Women are now more or less equal to men with it comes to getting a university education, but the same cannot be said of poor students, ethnic minorities and indigenous groups, a new United Nations Educational, Scientific and Cultural Organisation (Unesco) policy paper shows.
In most countries, females are more likely to graduate than men, with the Caribbean and Western Asian countries seeing about three times more women than men graduate from higher education.
But this advancement is shadowed somewhat by another finding: less than one percent of the poorest across the 76 countries studied complete at least four years of college. Youth from disadvantaged groups such as ethnic minorities and indigenous peoples, as well as those from rural areas, are less likely to get a post-secondary education.
“Looking at the average hides a lot of important information about who that average is made up of,” Taya Owens, a research officer with UNESCO’s Global Education Monitoring Report, told Inside Higher Education.
“Even if you look at Ukraine or the United Kingdom, which are two countries that have high average attainment rates, there’s a pretty substantial disparity between the richest and the poorest.”

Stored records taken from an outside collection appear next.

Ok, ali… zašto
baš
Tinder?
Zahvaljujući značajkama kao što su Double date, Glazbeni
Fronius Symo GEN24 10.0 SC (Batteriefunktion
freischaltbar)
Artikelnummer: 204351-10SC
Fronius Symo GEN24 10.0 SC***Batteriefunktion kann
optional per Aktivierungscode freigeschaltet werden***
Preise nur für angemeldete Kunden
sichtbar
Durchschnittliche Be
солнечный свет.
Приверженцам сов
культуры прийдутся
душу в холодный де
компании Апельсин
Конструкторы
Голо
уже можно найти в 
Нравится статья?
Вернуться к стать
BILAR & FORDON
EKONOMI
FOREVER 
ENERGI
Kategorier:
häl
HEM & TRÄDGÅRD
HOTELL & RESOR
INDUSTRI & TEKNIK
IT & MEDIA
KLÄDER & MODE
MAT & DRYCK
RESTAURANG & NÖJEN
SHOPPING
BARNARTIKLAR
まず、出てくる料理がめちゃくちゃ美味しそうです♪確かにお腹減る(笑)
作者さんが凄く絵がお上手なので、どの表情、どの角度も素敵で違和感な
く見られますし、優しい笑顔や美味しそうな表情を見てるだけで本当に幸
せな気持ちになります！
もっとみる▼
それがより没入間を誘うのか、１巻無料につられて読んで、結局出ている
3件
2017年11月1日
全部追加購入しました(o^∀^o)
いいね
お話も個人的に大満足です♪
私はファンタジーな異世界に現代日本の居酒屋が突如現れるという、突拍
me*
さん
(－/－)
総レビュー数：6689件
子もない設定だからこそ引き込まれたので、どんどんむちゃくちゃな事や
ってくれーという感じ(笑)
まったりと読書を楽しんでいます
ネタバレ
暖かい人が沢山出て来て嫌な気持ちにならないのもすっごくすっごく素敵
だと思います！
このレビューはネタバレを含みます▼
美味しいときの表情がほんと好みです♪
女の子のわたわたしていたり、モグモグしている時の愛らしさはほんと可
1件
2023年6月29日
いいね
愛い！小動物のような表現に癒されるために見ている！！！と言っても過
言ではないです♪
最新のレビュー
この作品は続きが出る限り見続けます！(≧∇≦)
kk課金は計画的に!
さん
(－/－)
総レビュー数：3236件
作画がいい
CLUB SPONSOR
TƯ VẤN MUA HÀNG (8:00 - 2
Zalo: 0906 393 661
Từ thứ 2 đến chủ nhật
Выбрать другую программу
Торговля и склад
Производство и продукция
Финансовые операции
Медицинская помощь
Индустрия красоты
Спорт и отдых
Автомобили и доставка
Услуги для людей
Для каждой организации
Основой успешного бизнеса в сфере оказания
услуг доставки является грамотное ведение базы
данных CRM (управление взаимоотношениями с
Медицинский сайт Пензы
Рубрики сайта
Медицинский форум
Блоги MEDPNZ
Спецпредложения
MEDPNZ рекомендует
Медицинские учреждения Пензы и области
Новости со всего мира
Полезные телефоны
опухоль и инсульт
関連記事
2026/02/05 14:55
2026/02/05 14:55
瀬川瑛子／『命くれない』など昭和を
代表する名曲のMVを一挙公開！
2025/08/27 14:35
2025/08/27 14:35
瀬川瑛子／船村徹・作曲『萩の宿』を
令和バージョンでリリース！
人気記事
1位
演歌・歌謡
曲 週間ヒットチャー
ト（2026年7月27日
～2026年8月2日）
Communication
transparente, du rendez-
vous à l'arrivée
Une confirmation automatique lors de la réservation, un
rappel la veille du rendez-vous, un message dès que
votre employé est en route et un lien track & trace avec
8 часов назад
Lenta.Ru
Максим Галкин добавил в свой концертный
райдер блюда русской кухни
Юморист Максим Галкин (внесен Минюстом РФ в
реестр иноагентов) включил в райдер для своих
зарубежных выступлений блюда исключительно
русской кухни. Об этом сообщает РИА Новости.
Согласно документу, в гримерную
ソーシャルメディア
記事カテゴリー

Unesco is the only UN agency responsible for higher education. In this policy paper titled “Six ways to ensure higher education leaves no one behind”, the body studied higher education trends and policies in 76 countries to come up with suggestions to close the gaps found.
Wealth inequality plays a big role in a youth’s tertiary education plan.

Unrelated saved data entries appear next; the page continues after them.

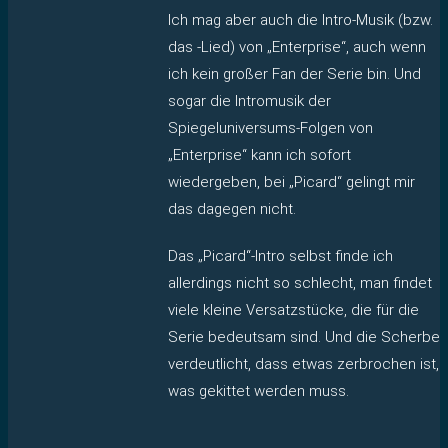
Ich mag aber auch die Intro-Musik (bzw.
das -Lied) von „Enterprise“, auch wenn
ich kein großer Fan der Serie bin. Und
sogar die Intromusik der
Spiegeluniversums-Folgen von
„Enterprise“ kann ich sofort
wiedergeben, bei „Picard“ gelingt mir
das dagegen nicht.
Das „Picard“-Intro selbst finde ich
allerdings nicht so schlecht, man findet
viele kleine Versatzstücke, die für die
Serie bedeutsam sind. Und die Scherbe
verdeutlicht, dass etwas zerbrochen ist,
was gekittet werden muss.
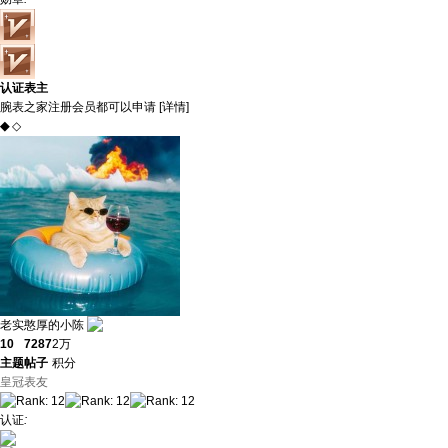
认证表主
腕表之家注册会员都可以申请 [
详情
]
◆
◇
老实憨厚的小陈
10
7287
2万
主题
帖子
积分
皇冠表友
认证
:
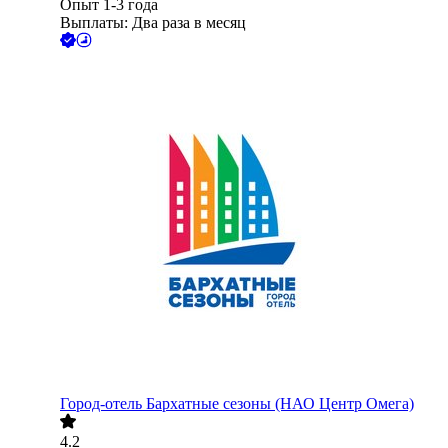
Опыт 1-3 года
Выплаты: Два раза в месяц
Город-отель Бархатные сезоны (НАО Центр Омега)
4.2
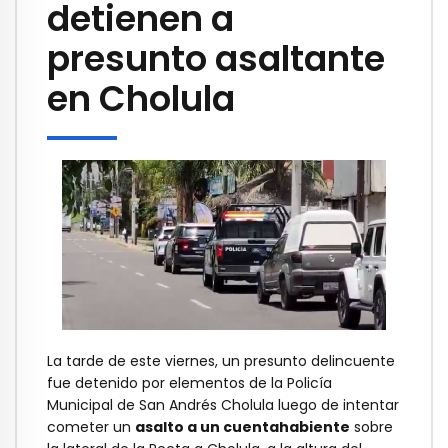
detienen a
presunto asaltante
en Cholula
La tarde de este viernes, un presunto delincuente
fue detenido por elementos de la Policía
Municipal de San Andrés Cholula luego de intentar
cometer un
asalto a un cuentahabiente
sobre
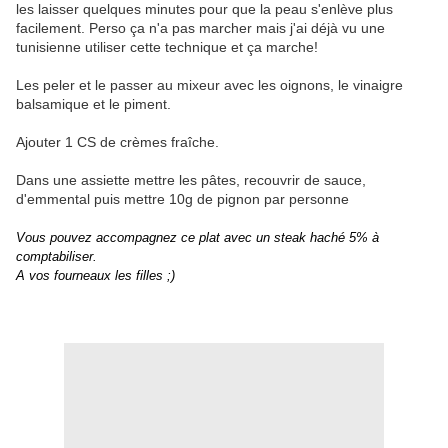
les laisser quelques minutes pour que la peau s'enlève plus
facilement. Perso ça n'a pas marcher mais j'ai déjà vu une
tunisienne utiliser cette technique et ça marche!
Les peler et le passer au mixeur avec les oignons, le vinaigre
balsamique et le piment.
Ajouter 1 CS de crèmes fraîche.
Dans une assiette mettre les pâtes, recouvrir de sauce,
d'emmental puis mettre 10g de pignon par personne
Vous pouvez accompagnez ce plat avec un steak haché 5% à
comptabiliser.
A vos fourneaux les filles ;)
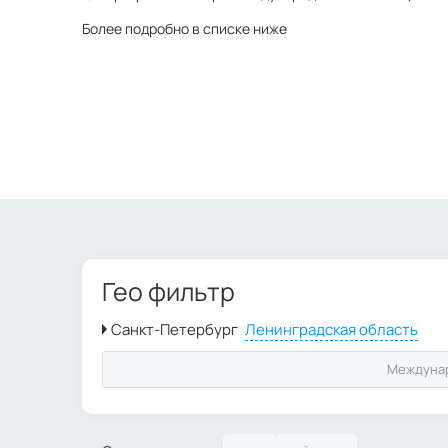
Более подробно в списке ниже
Гео фильтр
Междуна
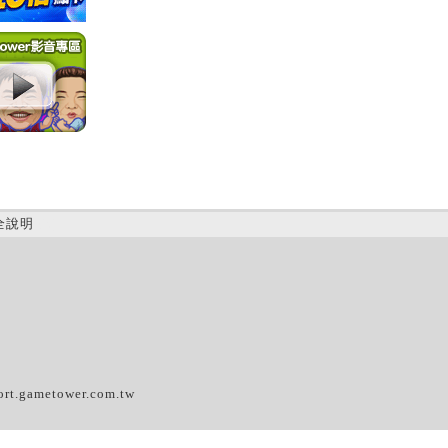
全說明
(B)
ort.gametower.com.tw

In one of the biggest gaps shown among the countries, it was discovered only 52 percent of 25 to 29-year-olds from the richest households in the Philippines complete four years of tertiary education. Meanwhile, a mere one percent of the poorest do the same.
The gap is even bigger in Mongolia – 72 percent of the wealthiest complete four years of higher education while only three percent of the poorest do.

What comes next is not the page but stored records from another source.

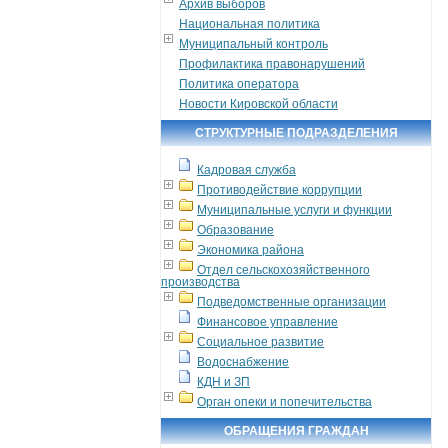
Архив выборов
Национальная политика
Муниципальный контроль
Профилактика правонарушений
Политика оператора
Новости Кировской области
СТРУКТУРНЫЕ ПОДРАЗДЕЛЕНИЯ
Кадровая служба
Противодействие коррупции
Муниципальные услуги и функции
Образование
Экономика района
Отдел сельскохозяйственного
производства
Подведомственные организации
Финансовое управление
Социальное развитие
Водоснабжение
КДН и ЗП
Орган опеки и попечительства
ОБРАЩЕНИЯ ГРАЖДАН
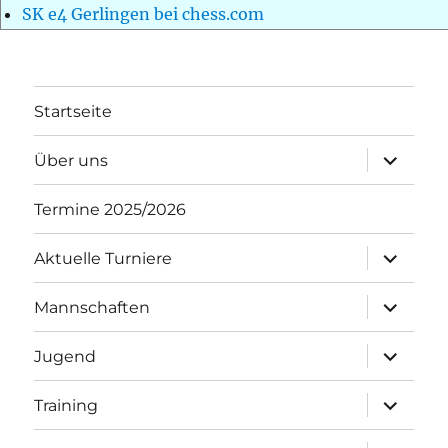
SK e4 Gerlingen bei chess.com
Startseite
Unterme
Über uns
öffnen
Termine 2025/2026
Unterme
Aktuelle Turniere
öffnen
Unterme
Mannschaften
öffnen
Unterme
Jugend
öffnen
Unterme
Training
öffnen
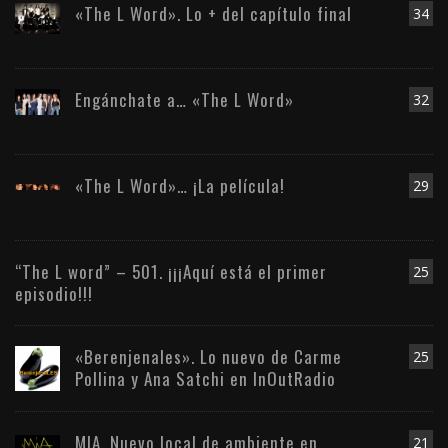
«The L Word». Lo + del capítulo final
34
Engánchate a… «The L Word»
32
«The L Word»… ¡La película!
29
“The L word” – 501. ¡¡¡Aquí está el primer
25
episodio!!!
«Berenjenales». Lo nuevo de Carme
25
Pollina y Ana Satchi en InOutRadio
MIA. Nuevo local de ambiente en
21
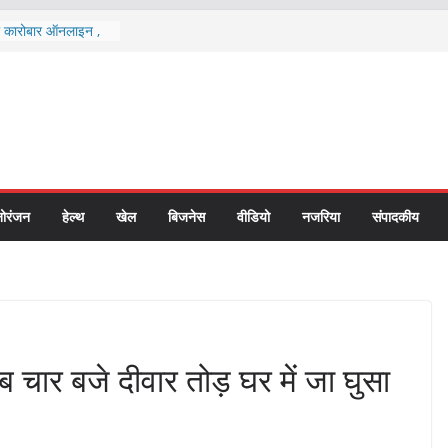
का कारोबार ऑनलाइन ,
 है
 एक चम्मच
विकास विभाग में छापा
 घोटाले की जांच शुरू
्षक शिवपूजन मिश्रा को
देश का उल्लंघन करना
च्च न्यायालय से आए एक
्थापितों के बीच
ोरंजन
हेल्थ
खेल
बिजनेस
वीडियो
नजरिया
संपादकीय
 की धारा-11
ि व परिसंपत्तियों का
ीब चार बजे दीवार तोड़ घर में जा घुसा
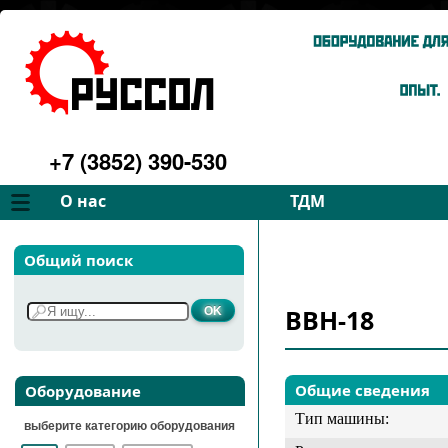
+7 (3852) 390-530
О нас
ТДМ
Компания
Вентиляторы
Общий поиск
Философия
Дымососы
Преимущества
Для спецтехники
ВВН-18
Услуги
Запчасти
Галерея
Подбор
Контакты
Общие сведения
Оборудование
Тип машины:
выберите категорию оборудования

Across the border, China boasts a smaller rich-poor gap, but the young in its rural areas are seven times less more likely to go to university than their urban peers.
Less than one percent of indigenous Mexican youth enroll for post-secondary education, while Africans (16 percent) and “coloured” (14 percent) youths in South Africa suffer from a participation rate significantly lower than the “whites” (55 percent) and Indians (47 percent), the paper says.
The joint paper with the International Institute for Educational Planning (IIEP) also shows there are twice the number of university-level students now (207 million) than there were in 2014. This rapid growth is said to outpace government attempts to keep up with the demand and the large gaps in access, which puts the financial burden on families who cannot afford it.
Unesco makes six recommendations to fix this via policy and implementation:
- Keep an eye on the target: Make sure those who need help the most are getting it.
- Put it into law: Guarantee equity and affordability in regulatory frameworks
- Step up monitoring: Establish national agencies to ensure equal opportunities
- Vary admissions criteria: Use different admissions criteria to respond to the needs of different individuals
- Provide varied student aid: Establish an agency to coordinate different forms of student aid, such as loans and grants
- Limit student loan repayments: It should only take up less than 15 percent of their annual income
IIEP director Suzanne Grant Lewis says:
“In certain countries with deeply rooted social inequities, affirmative action through quota or bonus systems may be necessary to expand access to underrepresented groups, even if these mechanisms are controversial.”
Affirmative action refers to a policy where minority groups historically subject to discrimination are given certain preferences in sectors such as education and employment.
While there is no direct and effortless solution to this problem, Taya Louise Owens, who co-authored the paper, tells Times Higher Education evidence “overwhelmingly” shows any policy targeting a specific under-represented group leads to increased access for that group.
In support, the report cites, among others, education policies in Brazil and Laos have prohibited discrimination and boost access for minorities and disadvantaged groups.
Further examples include poorer Brazilian students given bonuses on entrance exams and a 22.5 percent quota in educational institutions for students from tribes and lower castes in India.
“The key thing about affirmative action is that it looks at criteria beyond academic achievement to level the playing field,” Owens says.